Pais de religiões distintas devem investir no diálogo para guiar os filhos – Por Paula Schver
Mais dia, menos dia, João Lucas,
5 anos, vai perguntar em casa o que é a morte e para onde vamos depois da vida.
O pai João Everaldo acredita em reencarnação. Para a mãe Ariane, esta vida é
única. Em meio ao conflito de crenças, quando pais de religiões distintas
discordam, como clarear a dúvida dos filhos? Para dar um rumo a questões tão particulares
como fé, a consonância de opiniões é decisiva.
"Se são valores importantes
para os dois, é necessário o diálogo prévio, antes mesmo de terem filhos. Não
se deve esperar a criança completar 5, 10 anos, entrar na adolescência, para
pensar em como tratar do assunto. Quem não está aberto à conversa não vai
conseguir passar respeito. E se não há respeito, melhor nem casar", frisa
a psicóloga Adriana Barros. "É importante que o casal dialogue para que
eles próprios estejam seguros do que querem."
Partindo da premissa de que a
criança aprende o que os pais ensinam e repetem o que eles fazem, o exemplo de
aceitação de fés distintas dentro de casa é essencial, assim como a
apresentação das duas doutrinas aos pequenos.
Segundo Adriana, o marido precisa
apoiar a esposa, e vice-versa, para não embaralhar o pensamento dos filhos.
"Não tem problemas deixá-las vivenciar as religiões na rua, na escola. Os
pais devem levá-las para compartilhar as crenças, sempre mostrando a religião
como uma forma de amor", diz a psicóloga.
A receita seguida por João
Everaldo, espírita, e Ariane, evangélica, inclui respeito, aceitação e muita
conversa: "Não rotulamos a religião; falamos sobre amor, bondade, sobre
ser uma pessoa do bem. Resolvemos fazer desta forma para eu não discutir com
minha esposa e também para não confundir nossos filhos", explica João
Everaldo.
Aos 32 anos, o administrador
aprendeu desde cedo o valor do livre arbítrio. Com uma avó seguidora do
candomblé, outra atuante na Assembleia de Deus, ele já foi evangélico, católico
e se encontrou no espiritismo.
Toma a religião como uma fortaleza de
conhecimento e acha interessante quando seu primogênito João Lucas é chamado
pelos primos de "espiritólico", mistura de espírita com católico
(religião seguida por outra parte da família). "Isso ensina meu filho a
respeitar e aceitar as diferenças.

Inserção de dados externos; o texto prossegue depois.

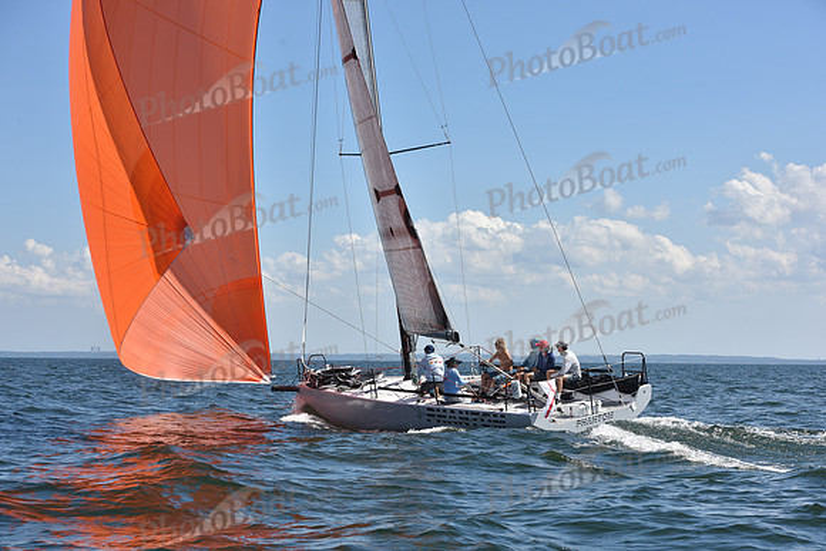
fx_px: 1606
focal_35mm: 70
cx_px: 413
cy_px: 276
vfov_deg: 19.5
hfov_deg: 28.8
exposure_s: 1/1250
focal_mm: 70
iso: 320
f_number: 9
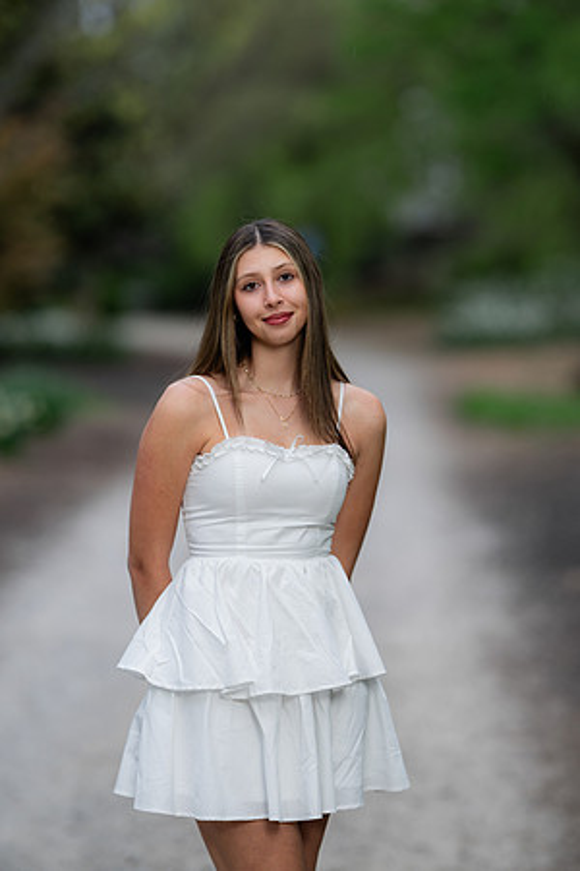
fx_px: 3262
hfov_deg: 10.2
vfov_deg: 15.2
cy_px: 436
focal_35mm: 135
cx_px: 290
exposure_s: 1/250
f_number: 2
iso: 160
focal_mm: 135
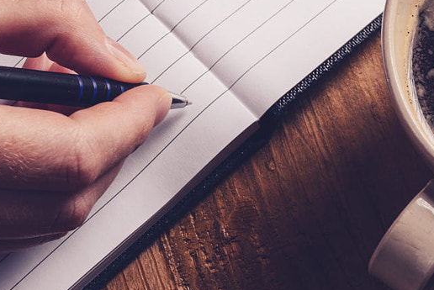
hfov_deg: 13.2
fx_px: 1870
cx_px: 135
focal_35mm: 155
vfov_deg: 8.8
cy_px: 36
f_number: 11
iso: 50
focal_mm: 50
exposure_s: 1/125
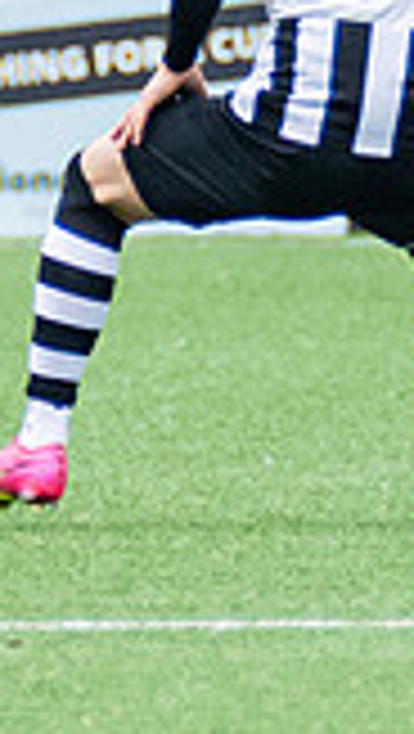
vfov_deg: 1.1
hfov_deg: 0.6
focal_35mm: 1948
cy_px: -156
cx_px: 1929
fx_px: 37919
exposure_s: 1/1250
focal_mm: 200
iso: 800
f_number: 4
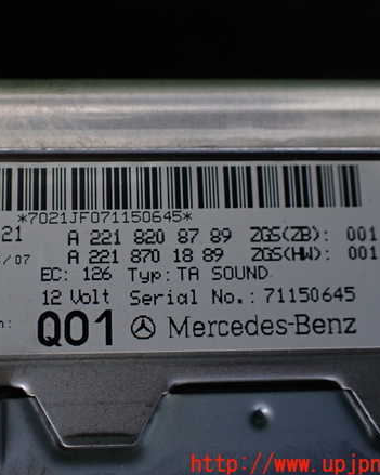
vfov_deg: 45.8
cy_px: 235
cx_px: 110
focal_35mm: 40
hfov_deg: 36.7
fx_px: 563
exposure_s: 1/125
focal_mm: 5.4
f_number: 2.3
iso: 250
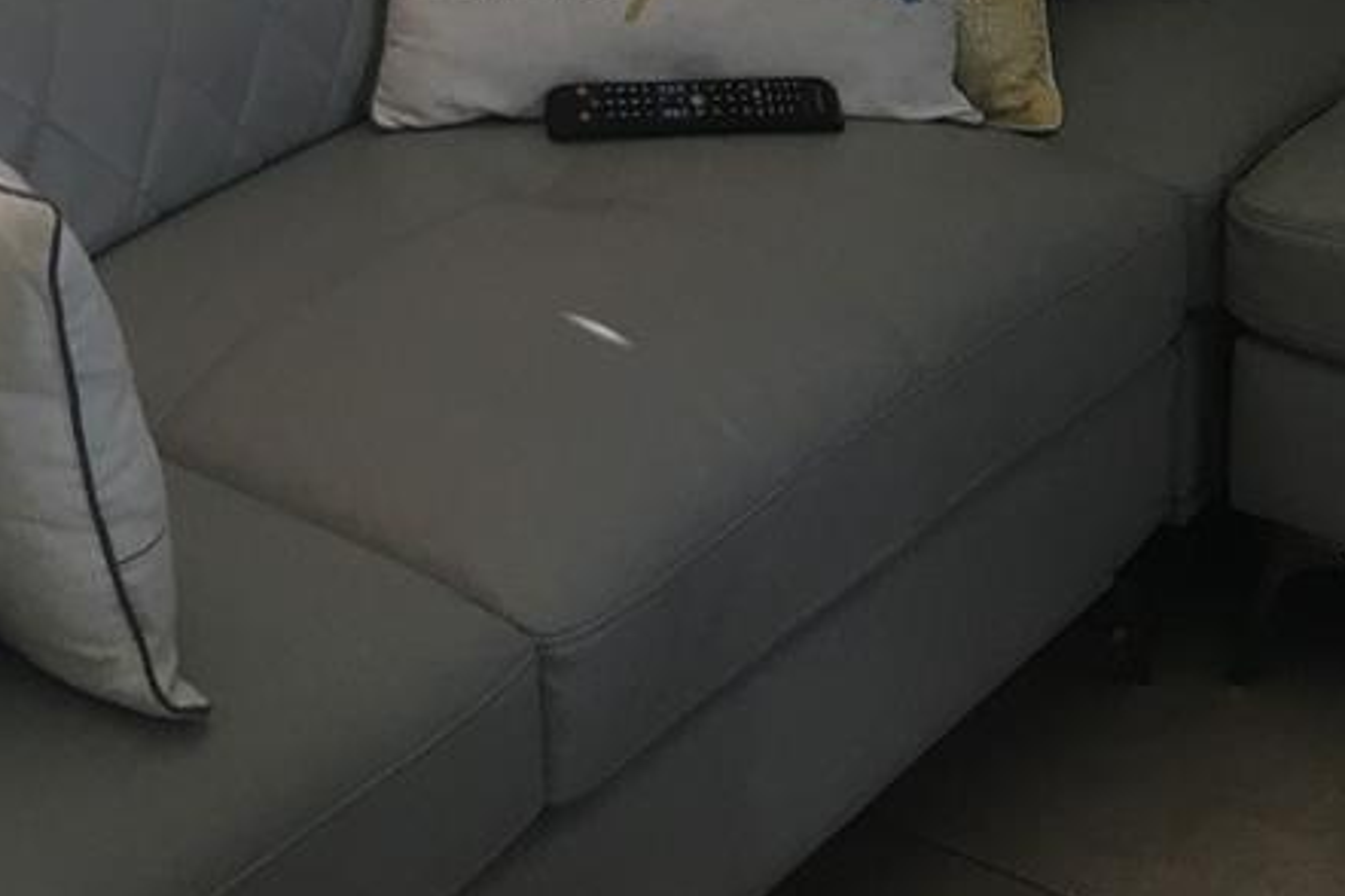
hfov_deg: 24.7
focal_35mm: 82
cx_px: 485
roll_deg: -1.6
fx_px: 3063
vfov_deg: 15.1
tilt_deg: -10.3
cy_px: -533
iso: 32
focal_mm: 4.15
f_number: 2.2
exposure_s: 1/30
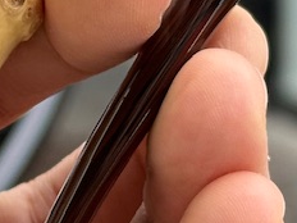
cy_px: 51
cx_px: -113
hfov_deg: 7.4
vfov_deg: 5.6
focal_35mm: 265
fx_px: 2274
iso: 64
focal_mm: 6.86
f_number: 1.78
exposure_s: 1/511
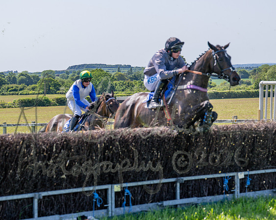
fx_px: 861
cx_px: 137
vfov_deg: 14.6
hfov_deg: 18.2
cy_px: 92
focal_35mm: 105
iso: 200
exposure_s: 1/2000
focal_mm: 70
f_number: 4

Mostra que o outro pode ter uma religião que
não é a dele e que isso não é errado", avalia.
Sala de Aula
Alunos que estudam em escolas
religiosas, mas não professam a fé pregada pela instituição são casos comuns. A
qualidade do ensino e a visão ética de tradicionais colégios no Recife são a
principal razão que leva pais a optarem por tais centros de ensino.
No
currículo escolar do Colégio Damas, onde cerca de 20% do corpo discente não é
católico, religião tem o mesmo peso de disciplinas como português e matemática.
Quem estuda lá necessariamente precisa assistir às aulas e ser aprovado nos
testes para passar de ano.
Irmã Flávia Matias de Queiroz,
coordenadora de ensino religioso do Damas no Nordeste, explica que a negociação
da presença do aluno na aula descaracterizaria o conceito da escola.
"O
Damas não teria sentido de existir se não fosse a finalidade da evangelização.
Não podemos abrir mão do conteúdo essencial, o que não significa
instransigência. Todo aluno será respeitado no seu credo, e Jesus não vai ser
imposto a ele. Diálogo e respeito existem e, por isso, nunca tive qualquer
problema em sala de aula", diz Irmã Flávia, que também atua como
professora na instituição.
No Colégio Israelita do Recife, a
visão humanista, os valores de ética universal praticados e a qualidade das
aulas atraem estudantes não-judeus.
"Nossa escola tem por missão preservar
a cultura judaica, fortalecer os laços da comunidade do Recife e manter um
lugar onde nossas celebrações sejam respeitadas. Mas não é um colégio
religioso. Ele sempre esteve aberto a pessoas de outras culturas e religiões
que aceitem conviver com as diferenças e que desejem conhecer nossa
cultura", comenta Raquel Gandelsman, diretora do colégio.
Em momentos de celebrações de
caráter religioso, os pais dos alunos decidem se os querem nas atividades.
"Respeitamos quando há alguma solicitação para que seus filhos não
participem. Nada é obrigado, mas sim conversado e combinado."